Колька осторожно взял в руки нужную пластинку, которая должна была продолжить рисунок. Он погладил ее пальцами, повертел в руках. Мореная пластинка отливала приятным зеленовато-серым оттенком. Колька поднес пластинку к носу, вдохнул ее запах, вспомнил, как отец шлифовал пластинки наждаком и тканью, а потом обрабатывал их морилкой, подбирая оттенок. Кольке нравилось наблюдать процесс морения, напоминавший ему волшебство. Пластинки, имевшие первоначально обычный древесный оттенок, после морения становились непохожими одна на другую, приобретали нечто свое оригинальное и необыкновенное, словно личико появлялось у пластинки и она «оживала».
Воспоминания Кольку успокоили и даже придали ему сил и вдохновили. Он аккуратно, как показывал ему отец, нанес на пластинку тонкий слой клея, выждал немного и неторопливым движением, затаив дыхание, поднес пластинку к нужному месту и затем, как мог увереннее, стараясь подавить дрожь в пальцах, прижал пластинку к основе. Он старался, чтобы она легла, плотно прилегая к соседним пластинкам, но, тем не менее, остался малюсенький зазор, который он увидел, когда убрал от пластинки руки. Зазор был лишним и сразу же Кольку расстроил, отчего он заметно заволновался и даже разозлился на самого себя. «Вот почему же сразу получилась ошибка? – досадливо огрызнулся он в мыслях на самого себя. – Ведь хотел же, чтобы хорошо выходило!» Некоторое время он сосредоточенно взирал на ненужный зазор, будто хотел затереть его своим взглядом, но затем, сообразив, что тянуть время бесполезно, он взял следующую пластинку. В этот момент Колька делал всё сознательно и на совесть: нанеся клей, он поднес пластинку к основе еще аккуратнее и старательнее, чем в предыдущий раз, приготовился, прицелился и прижал маленький кусочек шпона к столешнице. Медленно он убрал руки и окинул робким взглядом свою работу. Теперь получилось так, что пластинка оказалась немного повернута в сторону. Противная досада сразу же захлестнула Кольку и взорвала его чувства. Он сжал ладони в кулаки, а губы его нервно задрожали. «Да что же это такое? Я же стараюсь что есть сил, а получается сикось-накось!» Кольке захотелось закричать и стукнуть кулаком по пластинке, которая легла неровно.
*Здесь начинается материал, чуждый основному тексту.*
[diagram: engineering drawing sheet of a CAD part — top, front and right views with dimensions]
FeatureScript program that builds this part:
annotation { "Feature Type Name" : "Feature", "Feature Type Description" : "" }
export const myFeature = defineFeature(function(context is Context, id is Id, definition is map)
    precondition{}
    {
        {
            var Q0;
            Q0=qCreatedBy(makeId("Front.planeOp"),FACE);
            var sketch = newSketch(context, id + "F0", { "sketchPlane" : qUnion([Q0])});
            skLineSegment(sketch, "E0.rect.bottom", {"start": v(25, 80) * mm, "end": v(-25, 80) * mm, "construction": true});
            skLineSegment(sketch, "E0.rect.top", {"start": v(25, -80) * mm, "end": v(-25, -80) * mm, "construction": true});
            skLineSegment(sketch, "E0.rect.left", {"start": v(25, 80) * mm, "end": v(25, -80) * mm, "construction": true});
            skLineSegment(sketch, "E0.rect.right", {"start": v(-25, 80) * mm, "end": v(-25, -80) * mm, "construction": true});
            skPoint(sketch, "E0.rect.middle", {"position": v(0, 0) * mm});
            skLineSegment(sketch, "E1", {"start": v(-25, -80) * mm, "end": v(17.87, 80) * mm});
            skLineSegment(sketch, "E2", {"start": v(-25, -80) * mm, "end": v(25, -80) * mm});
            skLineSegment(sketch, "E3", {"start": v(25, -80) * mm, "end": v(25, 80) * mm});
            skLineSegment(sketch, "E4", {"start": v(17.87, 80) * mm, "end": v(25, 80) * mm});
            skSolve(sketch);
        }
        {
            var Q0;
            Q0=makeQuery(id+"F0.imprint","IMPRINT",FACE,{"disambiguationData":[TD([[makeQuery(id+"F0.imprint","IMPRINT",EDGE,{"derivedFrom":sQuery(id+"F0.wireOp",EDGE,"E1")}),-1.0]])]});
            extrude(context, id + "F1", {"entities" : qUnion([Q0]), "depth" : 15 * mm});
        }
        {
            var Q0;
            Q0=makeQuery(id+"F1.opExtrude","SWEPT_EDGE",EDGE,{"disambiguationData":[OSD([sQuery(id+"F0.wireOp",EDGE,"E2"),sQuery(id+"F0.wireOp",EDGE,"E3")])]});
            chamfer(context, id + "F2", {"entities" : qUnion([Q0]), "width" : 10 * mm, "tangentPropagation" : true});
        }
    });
Он уже занес вверх руку, но в то же мгновение, словно вспышкой озарения, увидел образ отца. Много раз он видел его, корпевшим над верстаком, занятым каким-то кропотливым делом. Бывало, отец напряженно дышал и быстрым коротким движением смахивал капли пота со лба, что-то неразборчиво нашептывал и закусывал тонкие бледные губы. Но никогда он не срывал свой гнев на изделии или инструментах. Колька замер как окаменевший, склонив голову над сделанной работой. Он засопел носом и заревел, но занесенную руку опустил медленно, не коснувшись столика.
Прошло минут пять неподвижного созерцания сделанного и мысленных терзаний, затем Колька, просидевший всё это время на полу, вскочил на ноги, убрал клеянку в шкаф, погасил лампу и тихо вышел из мастерской. Проходя через гостиную, он заметил свое отражение в зеркале. На его лице запечатлелось печально-подавленное настроение, кожа синевато-серого оттенка казалась покрытой мелкими песчинками, будто шел он долго по пыльной степной дороге. Взгляд карих глаз был отрешенным и растерянным, каким смотрят вокруг себя на необыкновенные предметы, оказавшись в чужом и незнакомом месте. Колька наморщил лицо, а из прищуренных глаз вытекли слезинки. Он порывисто провел ладонями рук по лицу, растирая их.